DIRECTIONS: Upon reaching the line containing "0.86 | 0.95 | 0.21 |", output that line and all remaining lines exactly, through the end of the entries, and output nothing before it.

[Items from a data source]

--*--

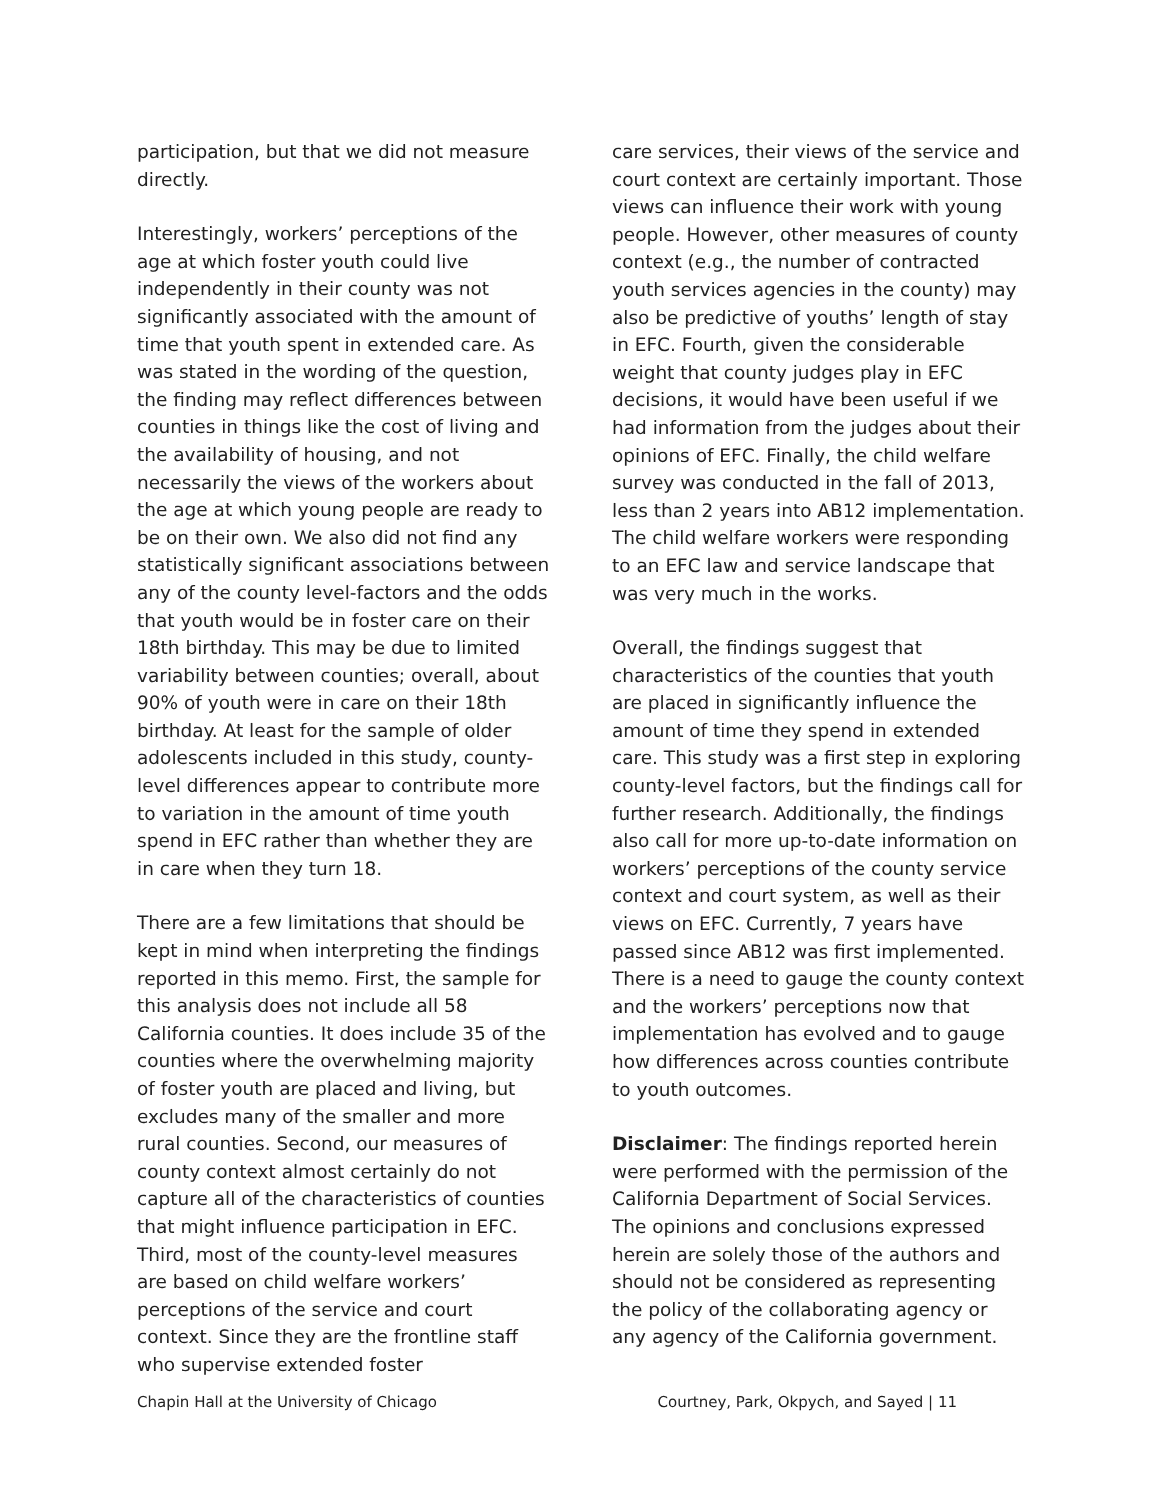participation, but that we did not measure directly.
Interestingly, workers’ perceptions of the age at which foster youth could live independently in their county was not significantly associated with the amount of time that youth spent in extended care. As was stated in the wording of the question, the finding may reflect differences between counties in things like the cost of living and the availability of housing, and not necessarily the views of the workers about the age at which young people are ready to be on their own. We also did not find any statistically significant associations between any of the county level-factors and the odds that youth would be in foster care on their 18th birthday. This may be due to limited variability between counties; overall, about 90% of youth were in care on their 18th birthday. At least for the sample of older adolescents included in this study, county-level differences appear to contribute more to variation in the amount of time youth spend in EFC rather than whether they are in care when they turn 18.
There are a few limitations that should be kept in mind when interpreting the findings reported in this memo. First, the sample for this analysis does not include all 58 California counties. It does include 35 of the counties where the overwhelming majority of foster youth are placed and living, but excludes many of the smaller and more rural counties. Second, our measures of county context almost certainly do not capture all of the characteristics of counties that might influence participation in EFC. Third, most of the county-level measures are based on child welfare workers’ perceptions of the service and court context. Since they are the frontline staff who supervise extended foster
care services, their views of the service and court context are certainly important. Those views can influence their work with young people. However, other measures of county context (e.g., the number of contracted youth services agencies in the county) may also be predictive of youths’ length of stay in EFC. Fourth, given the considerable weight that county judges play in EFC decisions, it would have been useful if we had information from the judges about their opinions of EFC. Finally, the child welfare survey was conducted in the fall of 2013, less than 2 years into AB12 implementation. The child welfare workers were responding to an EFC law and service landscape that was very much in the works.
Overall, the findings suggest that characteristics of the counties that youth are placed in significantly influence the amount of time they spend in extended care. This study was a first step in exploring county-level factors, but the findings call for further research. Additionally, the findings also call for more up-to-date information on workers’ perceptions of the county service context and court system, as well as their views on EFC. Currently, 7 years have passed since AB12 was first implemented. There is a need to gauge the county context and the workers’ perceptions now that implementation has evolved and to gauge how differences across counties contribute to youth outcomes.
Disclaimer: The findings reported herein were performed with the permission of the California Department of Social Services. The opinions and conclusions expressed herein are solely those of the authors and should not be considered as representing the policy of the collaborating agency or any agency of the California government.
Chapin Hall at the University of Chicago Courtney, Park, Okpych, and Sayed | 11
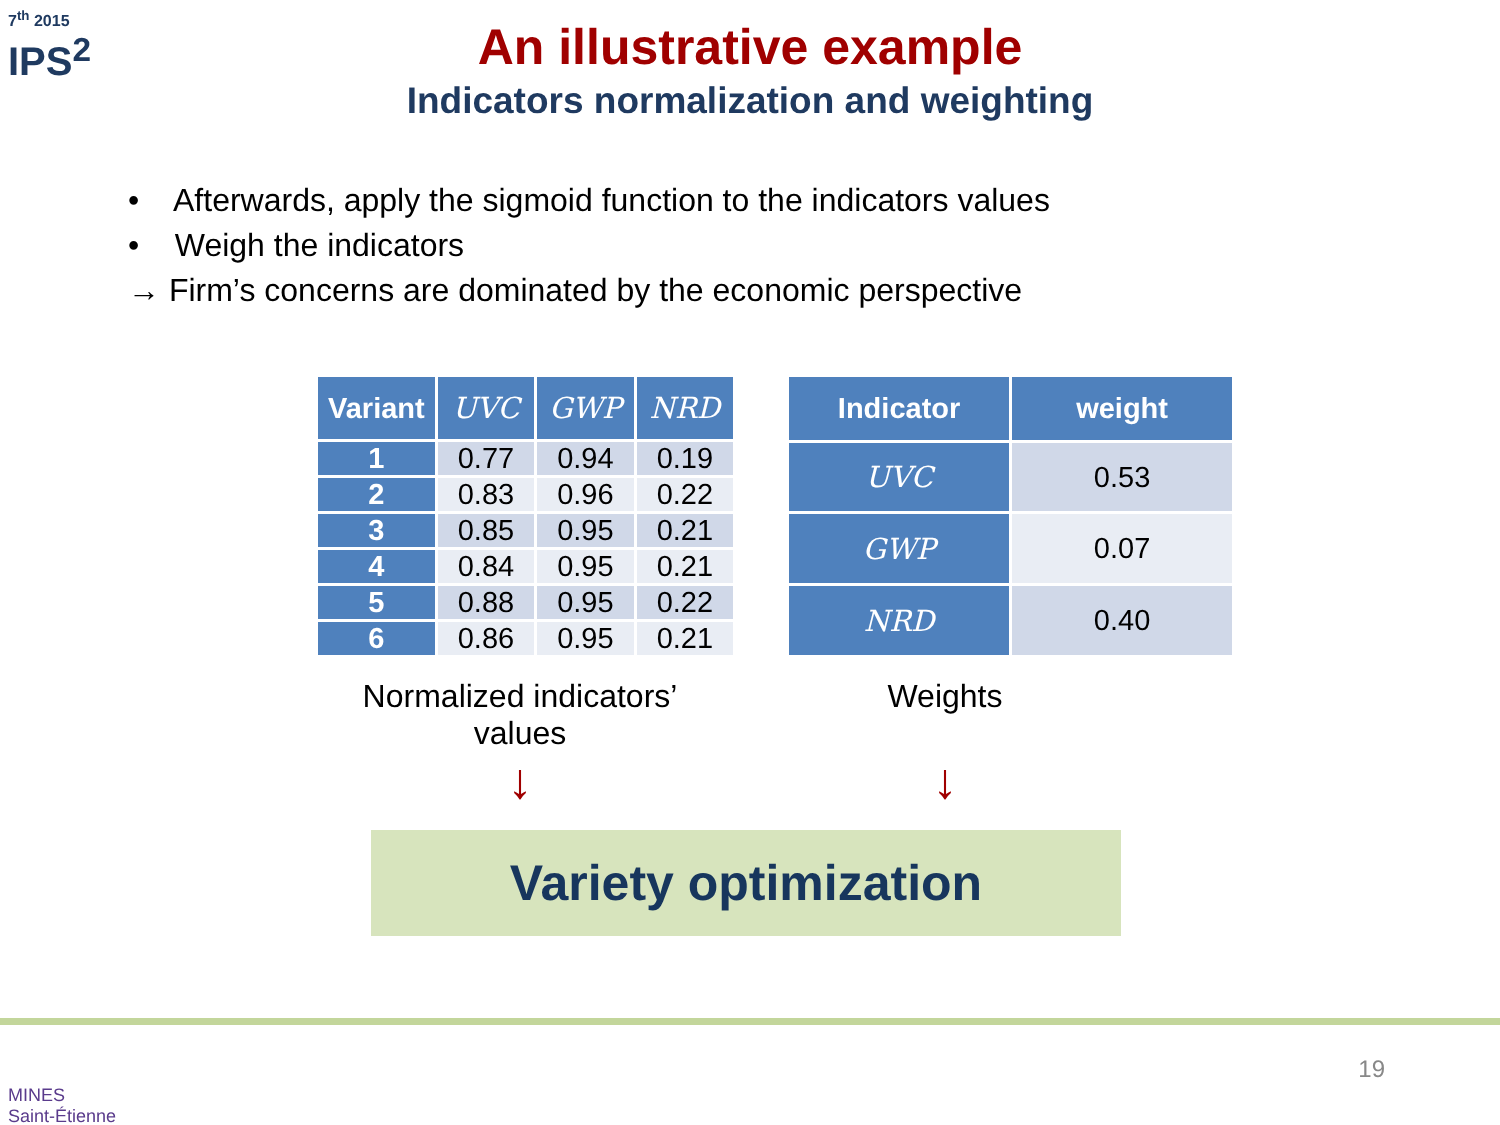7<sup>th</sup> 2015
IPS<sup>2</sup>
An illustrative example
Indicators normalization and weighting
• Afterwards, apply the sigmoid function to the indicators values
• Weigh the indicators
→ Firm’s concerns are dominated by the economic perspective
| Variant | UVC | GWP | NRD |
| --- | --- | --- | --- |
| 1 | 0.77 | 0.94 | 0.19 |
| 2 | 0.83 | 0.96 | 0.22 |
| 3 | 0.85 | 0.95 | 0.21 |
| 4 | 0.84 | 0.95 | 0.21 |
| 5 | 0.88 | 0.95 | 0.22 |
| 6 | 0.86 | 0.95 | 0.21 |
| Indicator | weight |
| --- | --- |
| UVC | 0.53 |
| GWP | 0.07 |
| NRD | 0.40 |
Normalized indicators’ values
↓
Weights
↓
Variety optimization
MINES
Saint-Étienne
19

--*--

EXERCISE RESULT:
| 6 | 0.86 | 0.95 | 0.21 |
| Indicator | weight |
| --- | --- |
| UVC | 0.53 |
| GWP | 0.07 |
| NRD | 0.40 |
Normalized indicators’ values
↓
Weights
↓
Variety optimization
MINES
Saint-Étienne
19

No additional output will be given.